Records START

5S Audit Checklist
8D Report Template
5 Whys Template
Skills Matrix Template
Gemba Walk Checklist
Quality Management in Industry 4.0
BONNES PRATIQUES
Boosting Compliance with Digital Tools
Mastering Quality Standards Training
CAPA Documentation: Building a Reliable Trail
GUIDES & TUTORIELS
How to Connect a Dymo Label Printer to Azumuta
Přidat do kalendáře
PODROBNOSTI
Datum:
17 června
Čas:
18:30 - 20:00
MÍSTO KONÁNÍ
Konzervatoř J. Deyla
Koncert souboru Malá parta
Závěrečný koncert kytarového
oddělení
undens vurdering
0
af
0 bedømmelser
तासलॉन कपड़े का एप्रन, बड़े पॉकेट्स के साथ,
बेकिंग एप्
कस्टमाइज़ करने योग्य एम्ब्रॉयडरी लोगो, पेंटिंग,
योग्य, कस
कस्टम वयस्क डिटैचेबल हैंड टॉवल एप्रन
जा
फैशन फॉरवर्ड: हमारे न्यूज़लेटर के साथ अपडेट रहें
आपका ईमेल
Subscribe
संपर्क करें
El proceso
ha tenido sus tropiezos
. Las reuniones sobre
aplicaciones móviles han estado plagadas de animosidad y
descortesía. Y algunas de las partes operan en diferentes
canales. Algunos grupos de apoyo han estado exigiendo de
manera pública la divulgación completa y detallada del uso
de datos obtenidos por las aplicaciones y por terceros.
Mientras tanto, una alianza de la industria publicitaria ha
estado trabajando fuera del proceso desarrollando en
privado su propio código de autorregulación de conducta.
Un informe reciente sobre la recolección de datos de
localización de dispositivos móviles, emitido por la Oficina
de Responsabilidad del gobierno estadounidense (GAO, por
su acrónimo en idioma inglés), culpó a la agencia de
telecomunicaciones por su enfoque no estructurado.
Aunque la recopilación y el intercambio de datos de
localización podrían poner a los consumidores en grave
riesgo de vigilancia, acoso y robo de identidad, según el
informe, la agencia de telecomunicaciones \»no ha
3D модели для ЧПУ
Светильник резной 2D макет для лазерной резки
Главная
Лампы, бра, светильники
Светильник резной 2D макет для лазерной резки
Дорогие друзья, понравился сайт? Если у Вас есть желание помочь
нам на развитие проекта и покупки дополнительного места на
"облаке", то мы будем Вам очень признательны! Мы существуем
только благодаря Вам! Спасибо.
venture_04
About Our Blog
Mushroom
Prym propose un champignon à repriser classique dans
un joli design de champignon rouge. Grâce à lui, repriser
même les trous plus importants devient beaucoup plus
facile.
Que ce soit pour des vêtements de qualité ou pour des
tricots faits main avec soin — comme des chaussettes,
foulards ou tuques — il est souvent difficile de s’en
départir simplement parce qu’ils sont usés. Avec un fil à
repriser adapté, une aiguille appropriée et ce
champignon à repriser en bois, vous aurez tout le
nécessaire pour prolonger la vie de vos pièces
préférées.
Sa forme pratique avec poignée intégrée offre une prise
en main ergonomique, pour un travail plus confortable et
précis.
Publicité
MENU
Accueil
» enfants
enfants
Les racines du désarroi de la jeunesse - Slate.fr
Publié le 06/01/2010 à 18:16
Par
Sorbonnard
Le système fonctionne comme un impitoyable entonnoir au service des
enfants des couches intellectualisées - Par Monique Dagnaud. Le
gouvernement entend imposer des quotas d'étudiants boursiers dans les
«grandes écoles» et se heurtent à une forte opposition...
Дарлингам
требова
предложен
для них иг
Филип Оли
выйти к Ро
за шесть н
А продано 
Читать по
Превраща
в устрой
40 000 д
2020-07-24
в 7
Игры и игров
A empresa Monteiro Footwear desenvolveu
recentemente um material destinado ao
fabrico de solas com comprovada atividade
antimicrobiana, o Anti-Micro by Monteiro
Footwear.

Records END

§ **Directions**
Can you put the listing, from its first line through the line containing "privado su propio" (both included), into a JSON list of strings with one string per line and no blank lines?

§ **Result for this task**
[
  "5S Audit Checklist",
  "8D Report Template",
  "5 Whys Template",
  "Skills Matrix Template",
  "Gemba Walk Checklist",
  "Quality Management in Industry 4.0",
  "BONNES PRATIQUES",
  "Boosting Compliance with Digital Tools",
  "Mastering Quality Standards Training",
  "CAPA Documentation: Building a Reliable Trail",
  "GUIDES & TUTORIELS",
  "How to Connect a Dymo Label Printer to Azumuta",
  "Přidat do kalendáře",
  "PODROBNOSTI",
  "Datum:",
  "17 června",
  "Čas:",
  "18:30 - 20:00",
  "MÍSTO KONÁNÍ",
  "Konzervatoř J. Deyla",
  "Koncert souboru Malá parta",
  "Závěrečný koncert kytarového",
  "oddělení",
  "undens vurdering",
  "0",
  "af",
  "0 bedømmelser",
  "तासलॉन कपड़े का एप्रन, बड़े पॉकेट्स के साथ,",
  "बेकिंग एप्",
  "कस्टमाइज़ करने योग्य एम्ब्रॉयडरी लोगो, पेंटिंग,",
  "योग्य, कस",
  "कस्टम वयस्क डिटैचेबल हैंड टॉवल एप्रन",
  "जा",
  "फैशन फॉरवर्ड: हमारे न्यूज़लेटर के साथ अपडेट रहें",
  "आपका ईमेल",
  "Subscribe",
  "संपर्क करें",
  "El proceso",
  "ha tenido sus tropiezos",
  ". Las reuniones sobre",
  "aplicaciones móviles han estado plagadas de animosidad y",
  "descortesía. Y algunas de las partes operan en diferentes",
  "canales. Algunos grupos de apoyo han estado exigiendo de",
  "manera pública la divulgación completa y detallada del uso",
  "de datos obtenidos por las aplicaciones y por terceros.",
  "Mientras tanto, una alianza de la industria publicitaria ha",
  "estado trabajando fuera del proceso desarrollando en",
  "privado su propio código de autorregulación de conducta."
]